In Poland, agriculture employs less than 13% of the active population and contributes to about 3.5% of the GDP. The country is generally self-sufficient as far as food is concerned. The main crops are rye, potatoes, beetroot, wheat and dairy products. The country also breeds pigs and sheep as livestock farming. Poland is relatively rich in natural resources and the main minerals produced are coal, sulfur, copper, lead and zinc. 

The manufacturing industry is the economy driver, contributing to over 30% of the GDP, whereas the tertiary sector represents about 65% of the GDP. The traditional industrial sectors (steel industry, shipbuilding) have been in decline. The country's main industrial sectors are machine manufacturing, telecommunications, environment, transport, construction, industrial food processing and information technologies. The automobile industry has resisted well the effects of the economic crisis because this sector was placed at the niche at the right time when there was a high demand for small economic vehicles, which was exactly what Poland was producing.

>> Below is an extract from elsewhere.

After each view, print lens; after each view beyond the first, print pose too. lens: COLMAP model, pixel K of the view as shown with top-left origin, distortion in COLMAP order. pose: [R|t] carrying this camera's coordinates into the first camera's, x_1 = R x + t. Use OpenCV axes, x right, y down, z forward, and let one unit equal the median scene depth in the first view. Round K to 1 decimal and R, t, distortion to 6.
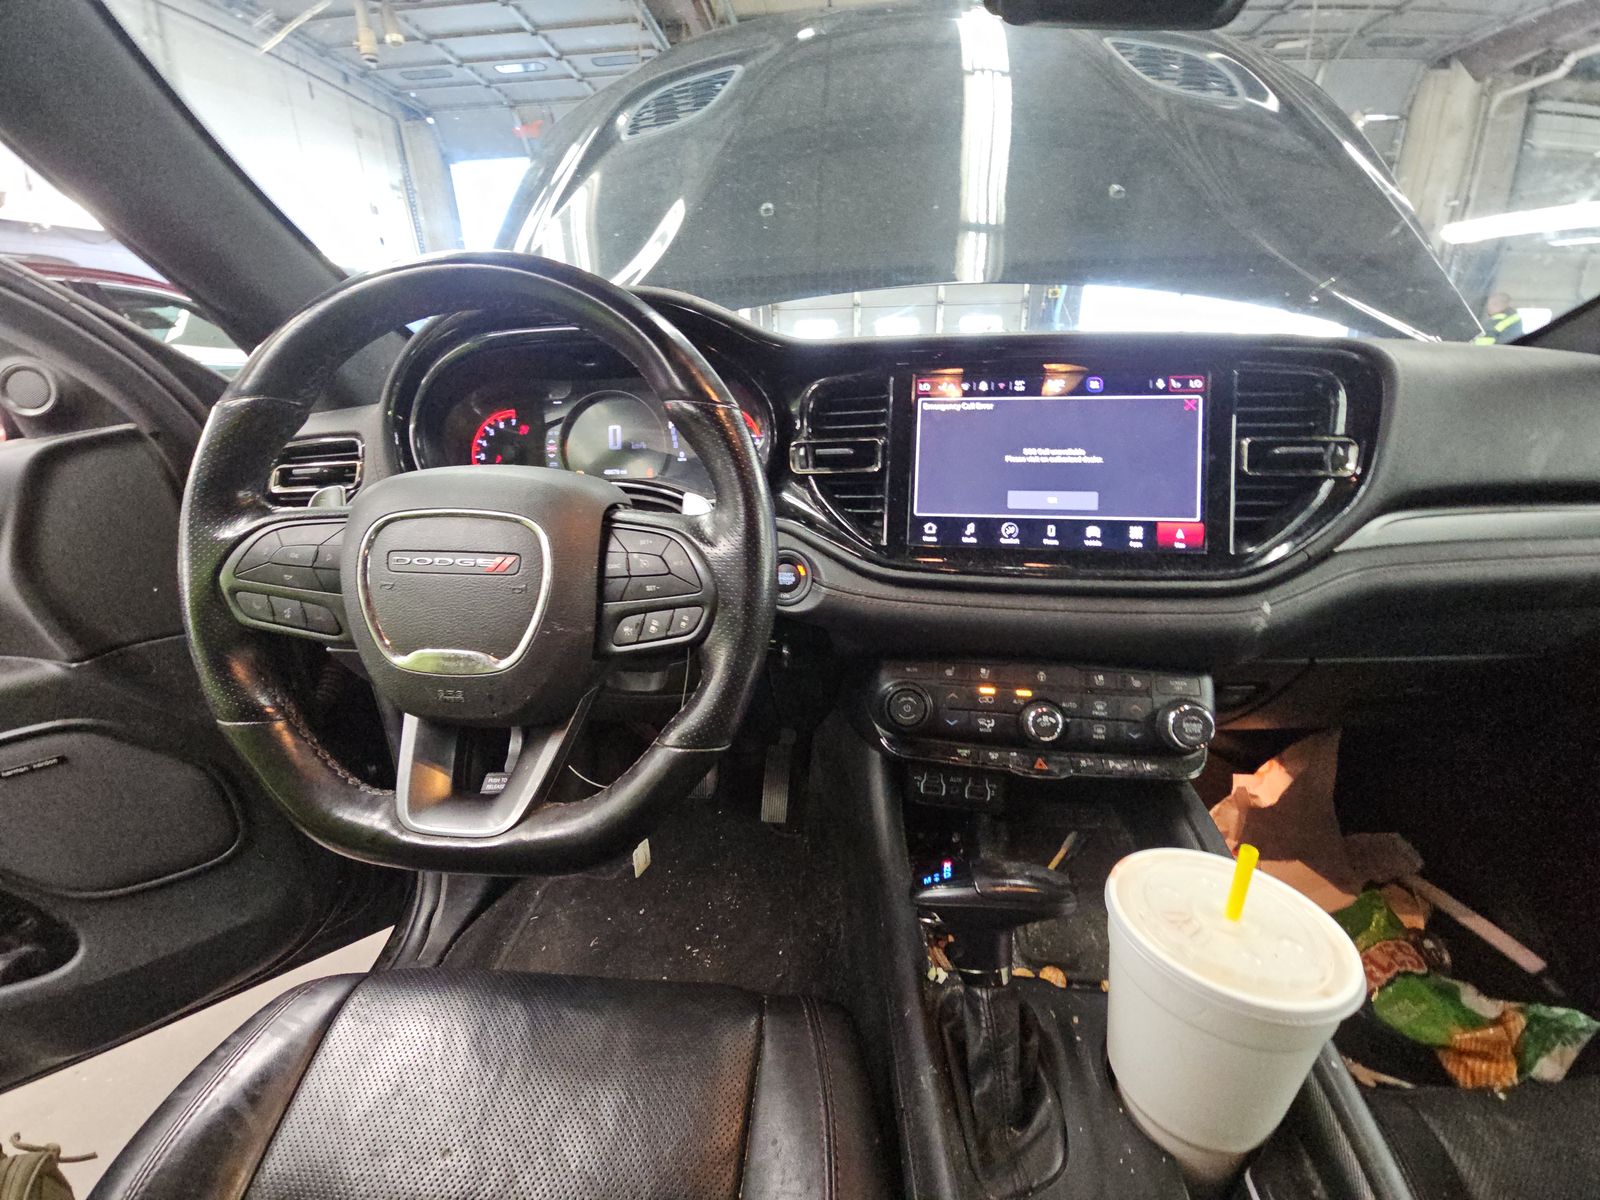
lens RADIAL K [[656.8, 0, 800.0], [0, 656.8, 600.0], [0, 0, 1]] dist [-0.011152, -0.000107]
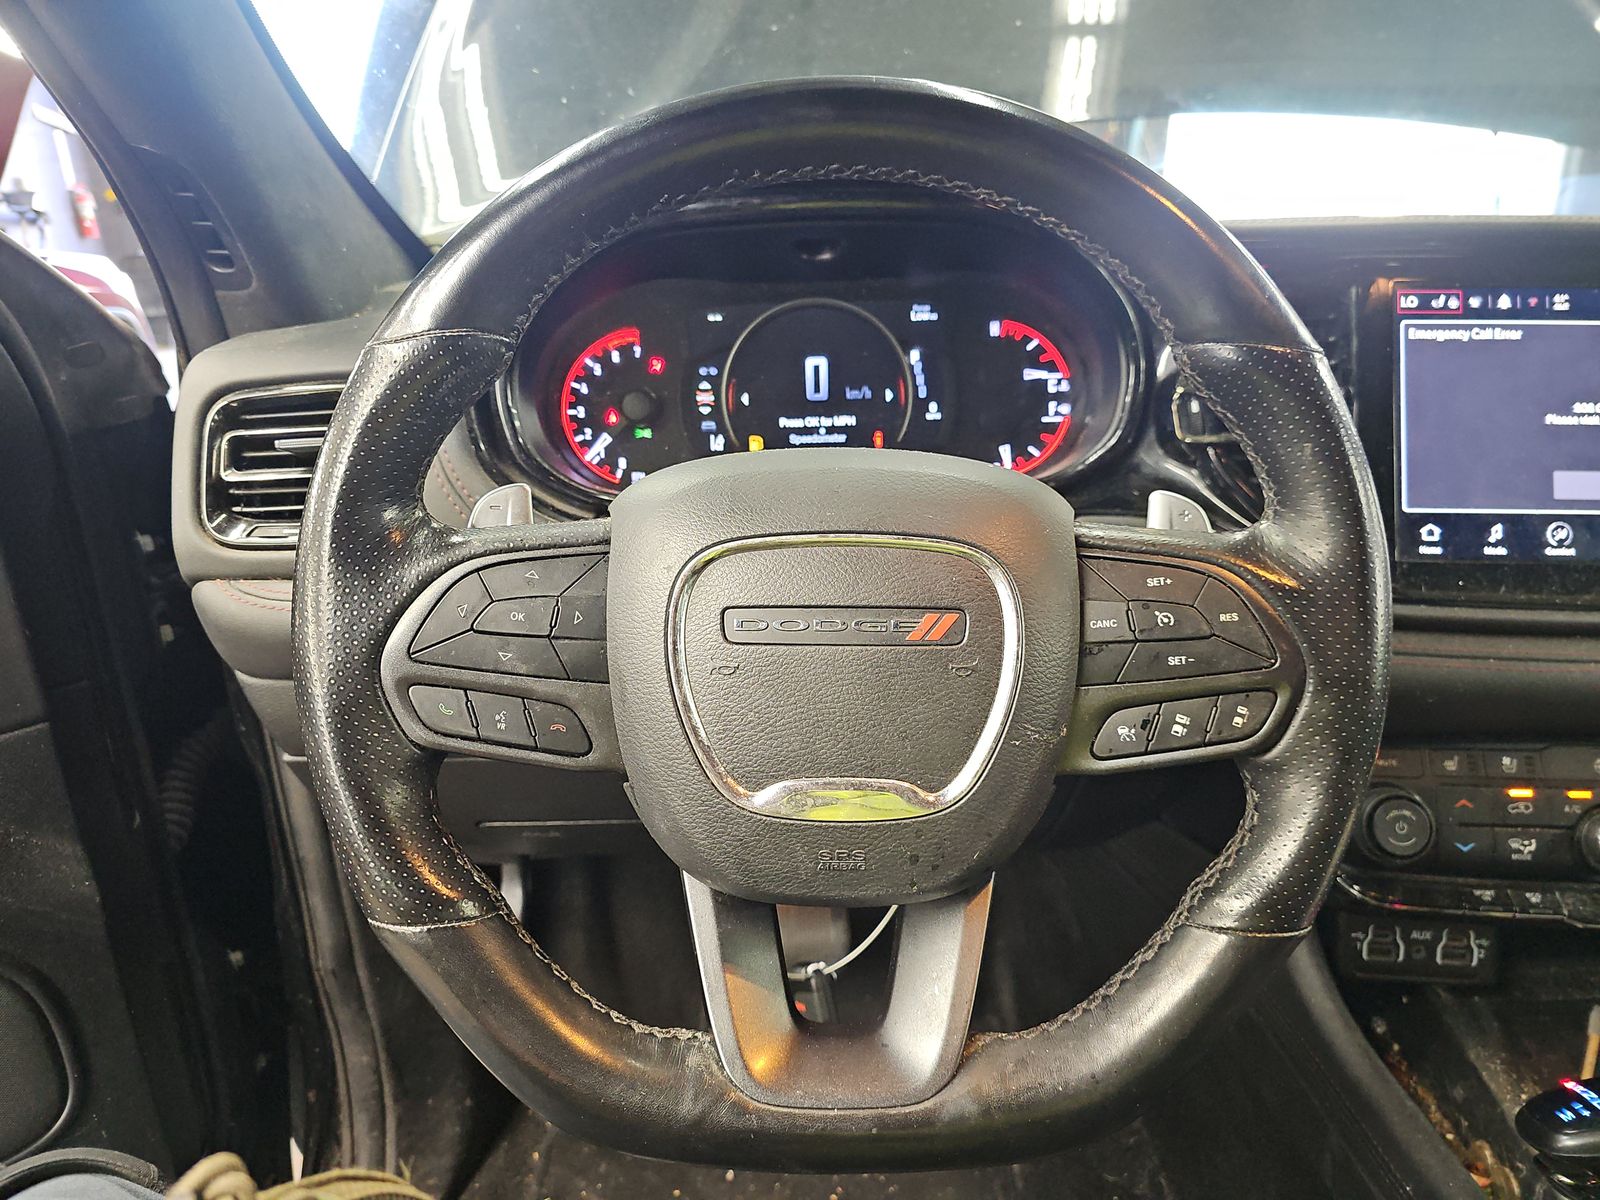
lens RADIAL K [[1079.1, 0, 793.9], [0, 1079.1, 595.0], [0, 0, 1]] dist [0.057924, -0.080399]
pose [[0.994738, -0.023792, 0.099648, -0.501016], [0.024482, 0.999684, -0.005710, -0.060394], [-0.099480, 0.008120, 0.995006, 0.045628]]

The service sector is booming, including financial services, logistics, hotel services, utilities and IT.

Foreign trade overview

Poland is an open country to foreign investment. During the 2010-2012 period, trade represented more than 90% of the GDP. The geographical location of Poland gives it a strategic importance. Poland is in fact situated half-way between Paris and Moscow and between Stockholm and Budapest, and it has important ports which are connected to the North Sea through the Baltic Sea. In addition, the country constitutes an excellent place for the export of merchandise to the former Soviet republics.

Since Poland became a member of the European Union, its exports have increased more than 30%, in particular towards Russia (more than 75%). Since the eruozone crisis, Polish exports to the CIS nad China have been growing.The Polish trade balance, structurally a deficit, worsened due to the global economic slowdown and the euro zone crisis, but since 2012 it has been showing signs of improvement thanks to the combination of exports recovery and weak domestic demand. 

The three main trade partners of the country are the European Union, Russia and China.


According to the UNCTAD 2013 World Investment Report, Poland ranks 14th among the countries deemed most attractive by transnational companies for the period 2013-2015. FDI inflows to Poland reflect the international economic situation. They slowed down following the eurozone crisis of 2012-2013 and should start performing more dynamically upon the economic recovery. Poland figures among the most attractive countries in Europe in terms of FDI.  Its main assets are its strategic position, a large population, its membership in the European Union, economic stability and a fiscal system attractive to businesses.